Tout au long des quarante jours du carême, Dieu veut nous faire revivre l’expérience qu’Israël a fait de l’amour inconditionnel de Dieu au désert. Certes le temps du carême est un temps de pénitence durant lequel nous sommes mis devant nos limites. Cependant, Dieu ne veut pas seulement nous humilier et nous faire toucher nos limites, il veut surtout que nous découvrions son amour que rien ne peut arrêter quelles que soient nos limites ou nos faiblesses. Le temps du carême n’est pas seulement un temps d’effort ou de « travail sur nous-mêmes », mais avant toutes choses un temps de révélation de la fidélité de Dieu. Cette révélation éclate lors de la fête de Pâques, durant laquelle Dieu manifeste à l’homme qu’il vient le rechercher jusque dans sa mort et son péché.

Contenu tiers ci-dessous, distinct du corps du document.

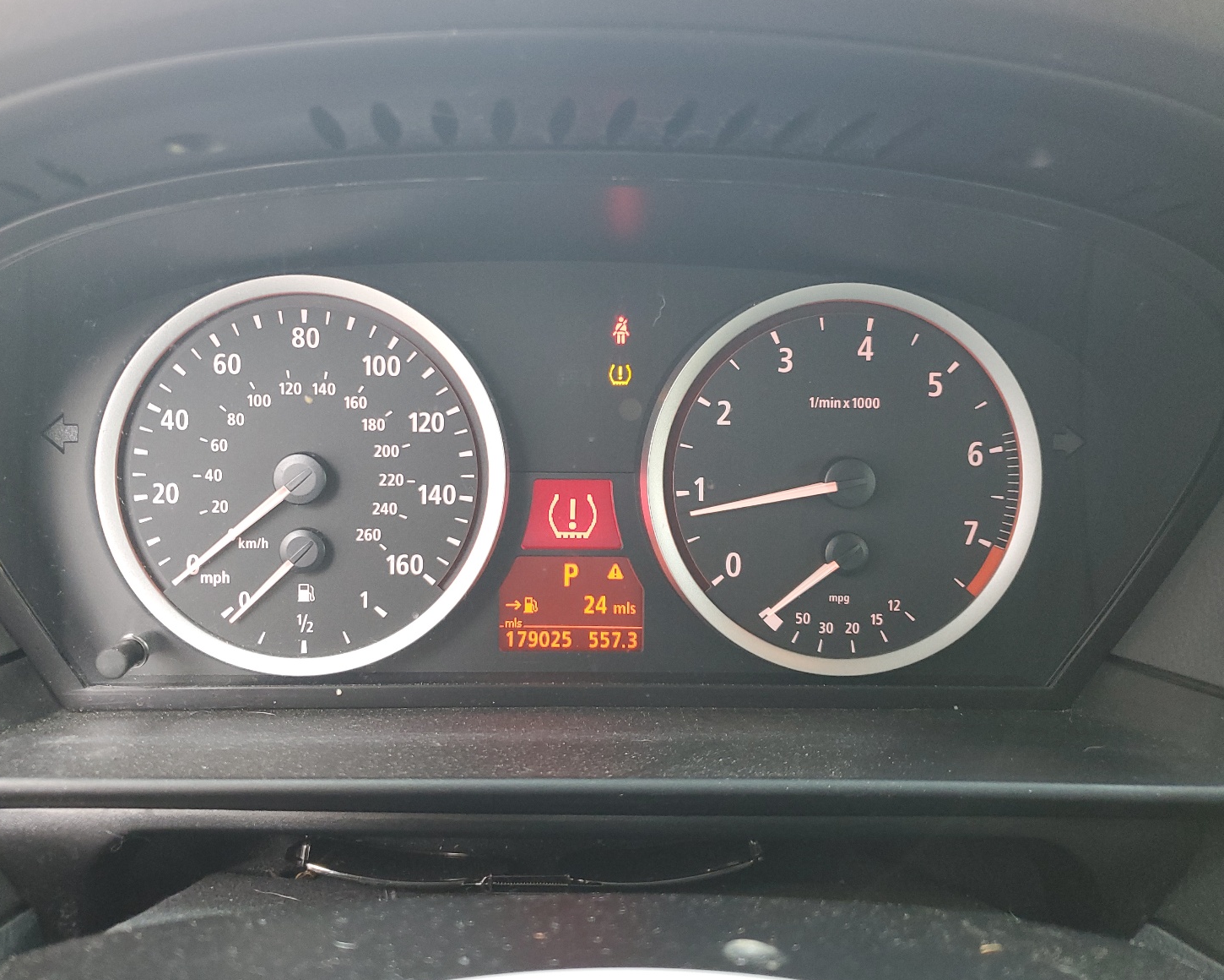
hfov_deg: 62.1
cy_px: 476
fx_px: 1014
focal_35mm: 28
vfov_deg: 51.5
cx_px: 555
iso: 117
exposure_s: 1/60.2
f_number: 1.5
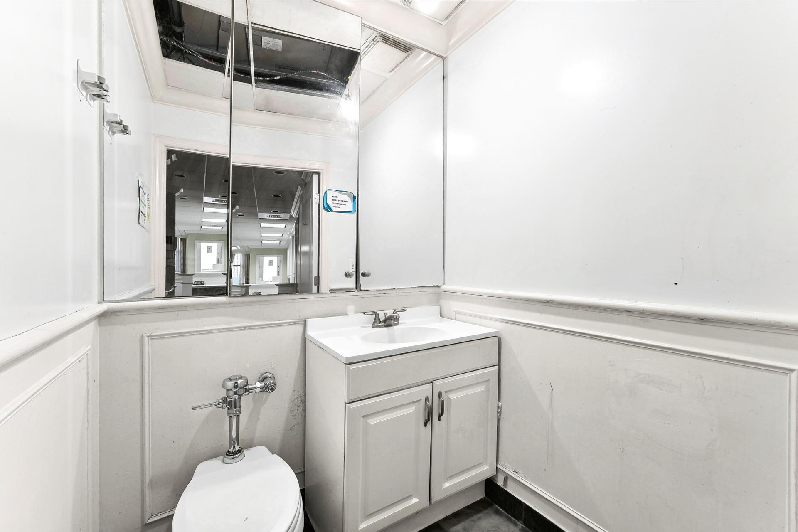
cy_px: 266
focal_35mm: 14
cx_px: 399
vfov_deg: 81.2
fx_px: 310
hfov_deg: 104.3
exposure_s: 1/8
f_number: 9
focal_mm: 14
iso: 200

Dans cette perspective, nous devons vivre le carême non pas seulement en faisant des efforts, mais en suppliant Dieu chaque jour de nous laisser saisir par son amour éternel que rien ne peut atténuer. La voix éternelle et actuelle de Dieu se fait entendre pour nous : « De nouveau Dieu fixe un jour, un aujourd'hui, disant en David, après si longtemps : Aujourd'hui, si vous entendez sa voix, n'endurcissez pas vos cœurs… comme au jours de tentations dans le désert, quand vos pères m’ont éprouvé et tenté » (He 4, 7 ; Ps 94, 8). Chaque jour du carême doit être vécu comme « l’aujourd’hui de Dieu » durant lequel nous réentendons son amour actuel et éternel.